[[ Given text, beginning ]]

According to a new study published in the Canadian Medical Association Journal, elderly males suffering from depression are two times more likely to be admitted to a hospital’s emergency room. This information may help to identify the men who are at risk, which could provide scientists with a way to prevent these admissions in the future.
“Men with depression had a twofold increase in the mean number of hospital admissions, and these lasted on average twice as long as for men without depression,” writes Dr. Matthew Prina, Institute of Public Health, Cambridge University in the United Kingdom, with coauthors.
The authors of the study have suggested that there may be many reasons behind the high admission rates. They also believe that depressed patients who are not being treated for their conditions may be more likely to arrive at the emergency room because of acute illnesses, which the depression worsens. Some of the treatments that are provided to patients include a variety of antidepressants like Paxil. Paxil has been linked to various side effects including violent and suicidal thoughts and behavior. The pills have also been linked to babies being born with birth defects, including PPHN, oral clefts, spina bifida and neural tube defects, when the mothers take the pills while pregnant.

[[ Given text, end ]]

Tasks to perform =>
1. From the passage on depression in older men, list every birth defect that the pills are said to have been linked to.
2. Set down the part of the passage on depression in older men starting at "According to a" and ending at "in the future.".

[[ Listed records, beginning ]]

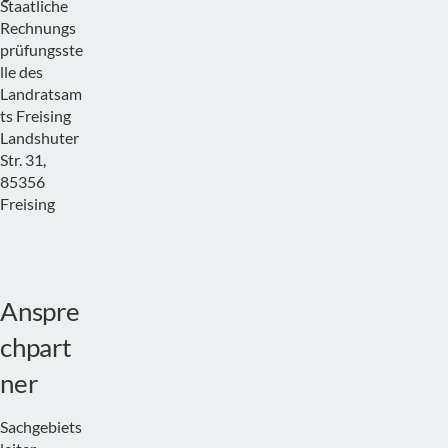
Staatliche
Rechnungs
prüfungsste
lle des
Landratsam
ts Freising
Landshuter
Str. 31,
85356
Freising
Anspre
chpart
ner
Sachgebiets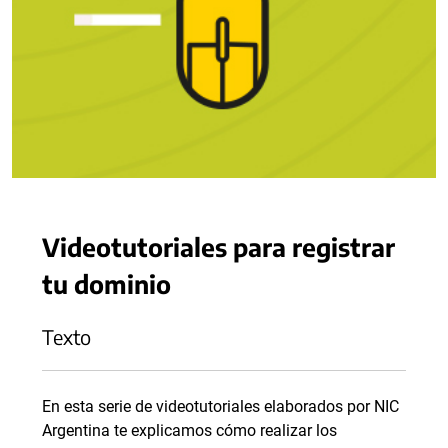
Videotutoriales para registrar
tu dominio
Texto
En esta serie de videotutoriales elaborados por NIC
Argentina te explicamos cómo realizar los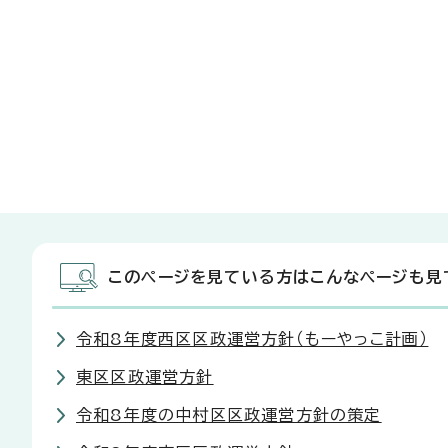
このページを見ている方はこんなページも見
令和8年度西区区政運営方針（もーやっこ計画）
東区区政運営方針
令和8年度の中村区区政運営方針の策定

[[ Listed records, end ]]
[[ Listed records, beginning ]]

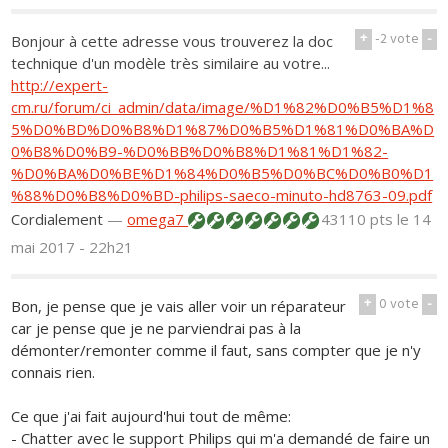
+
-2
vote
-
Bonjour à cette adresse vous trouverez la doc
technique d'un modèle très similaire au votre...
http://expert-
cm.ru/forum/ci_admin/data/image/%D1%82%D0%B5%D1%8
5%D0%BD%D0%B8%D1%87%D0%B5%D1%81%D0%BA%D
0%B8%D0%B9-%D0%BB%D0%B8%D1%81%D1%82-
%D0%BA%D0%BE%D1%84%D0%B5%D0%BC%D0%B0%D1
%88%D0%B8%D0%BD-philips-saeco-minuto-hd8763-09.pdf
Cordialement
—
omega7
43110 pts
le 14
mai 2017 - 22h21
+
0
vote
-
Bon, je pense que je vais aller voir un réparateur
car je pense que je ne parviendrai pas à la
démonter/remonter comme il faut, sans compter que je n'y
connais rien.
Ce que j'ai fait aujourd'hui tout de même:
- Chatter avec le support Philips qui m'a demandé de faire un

[[ Listed records, end ]]
[[ Listed records, beginning ]]

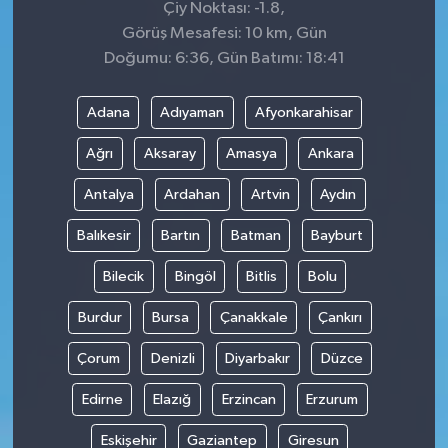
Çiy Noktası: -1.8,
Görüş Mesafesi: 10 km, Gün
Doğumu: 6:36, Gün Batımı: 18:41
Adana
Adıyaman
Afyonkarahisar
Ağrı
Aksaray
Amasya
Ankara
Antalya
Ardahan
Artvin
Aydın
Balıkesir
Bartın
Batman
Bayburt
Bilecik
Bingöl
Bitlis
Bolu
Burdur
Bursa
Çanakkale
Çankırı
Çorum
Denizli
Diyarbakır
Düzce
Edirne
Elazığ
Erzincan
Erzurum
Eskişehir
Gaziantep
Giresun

[[ Listed records, end ]]

Answers to the exercise =>
1. PPHN, oral clefts, spina bifida, neural tube defects

2.
According to a new study published in the Canadian Medical Association Journal, elderly males suffering from depression are two times more likely to be admitted to a hospital’s emergency room. This information may help to identify the men who are at risk, which could provide scientists with a way to prevent these admissions in the future.